Taiwo et al. 2023
Full Title: A Review of the Ethics of Artificial Intelligence and its Applications in the United States
Citation: Taiwo, E., Akinsola, A., Tella, E., Makinde, K., & Akinwande, M. (2023). A Review of the Ethics of Artificial Intelligence and its Applications in the United States. arXiv preprint arXiv:2310.05751.
Core Framing
A comprehensive review that synthesizes AI ethics principles and their application across US sectors (business, government, academia, civil society). The paper draws on a 2019 meta-review identifying 11 fundamental ethical principles and consolidates them into seven operational themes aligned with Deloitte’s Trustworthy AI™ framework.
Key Contribution
Maps the landscape of AI ethics principles and attempts to bridge the gap between high-level values and engineering practice. Positions the discussion explicitly in a US context, acknowledging sector-specific dependencies on AI.

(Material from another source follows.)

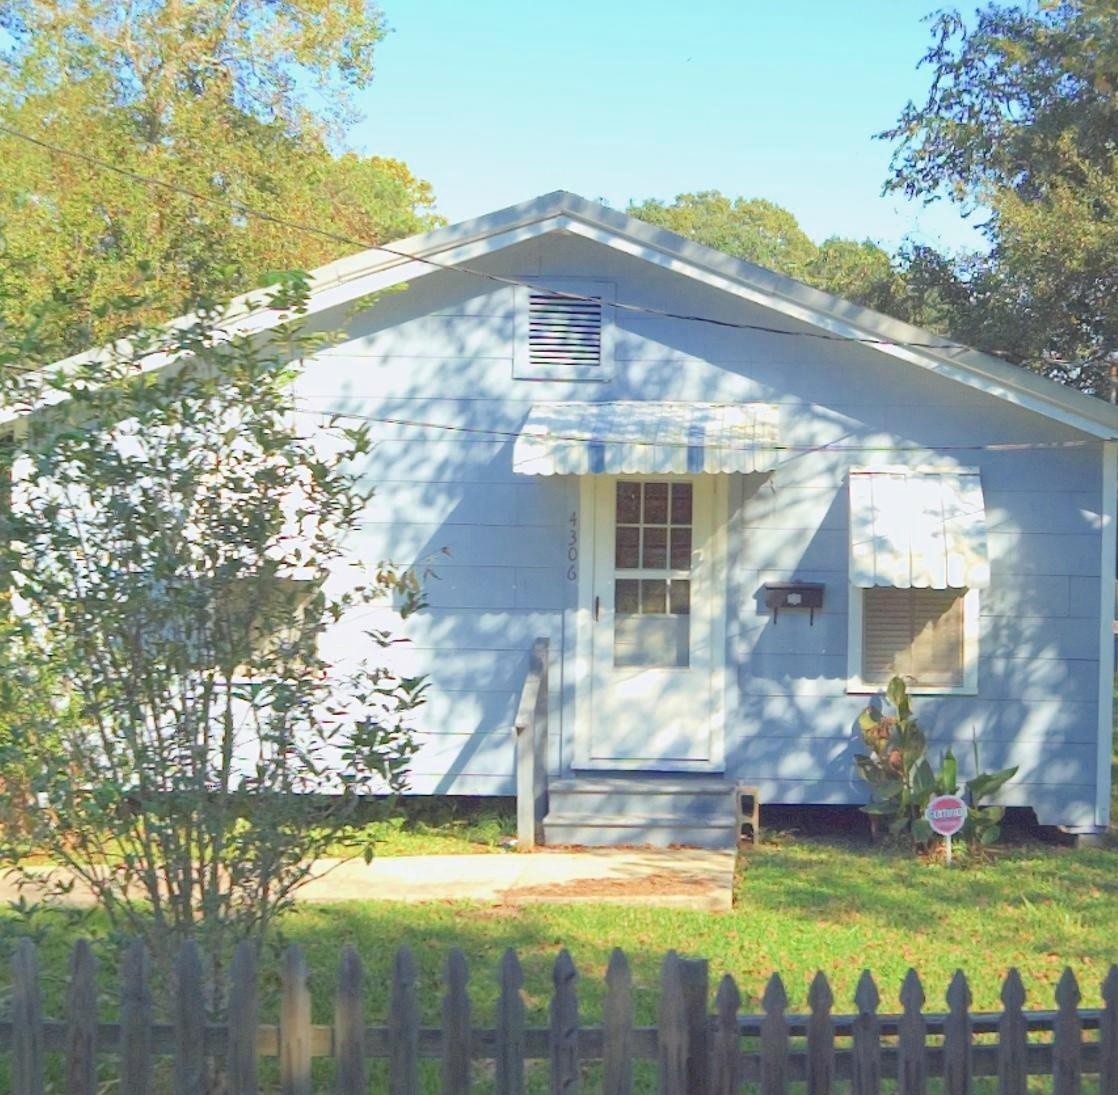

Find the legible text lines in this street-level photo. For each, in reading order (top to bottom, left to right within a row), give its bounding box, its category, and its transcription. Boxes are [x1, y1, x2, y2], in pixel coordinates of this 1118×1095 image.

[566, 510, 578, 581] StreetNumber: 4306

Eleven Principles Identified
- Transparency
- Justice
- Fairness
- Equity
- Non-Maleficence
- Responsibility
- Accountability
- Privacy
- Beneficence
- Freedom/Autonomy
- Trust/Dignity/Sustainability/Solidarity
Seven Operational Themes
Consolidated into actionable engineering-adjacent concerns:
- Human agency and oversight
- Safety
- Privacy
- Transparency
- Fairness
- Accountability
- Technical robustness
Extracted Content
- 05-atom—ethics-principle-proliferation
- 07-atom—bioethics-to-ai-ethics-inheritance
- 05-atom—voluntary-compliance-gap
- 07-molecule—principles-to-practice-translation-problem
Notes
The framing reveals more than the findings. The fact that a review paper is needed to consolidate 11+ overlapping principles into 7 themes suggests the field is still in definitional flux. The reliance on bioethics foundations (beneficence, non-maleficence, autonomy, justice from the Belmont Report) is both strength and limitation, these concepts were developed for human research contexts, not autonomous systems.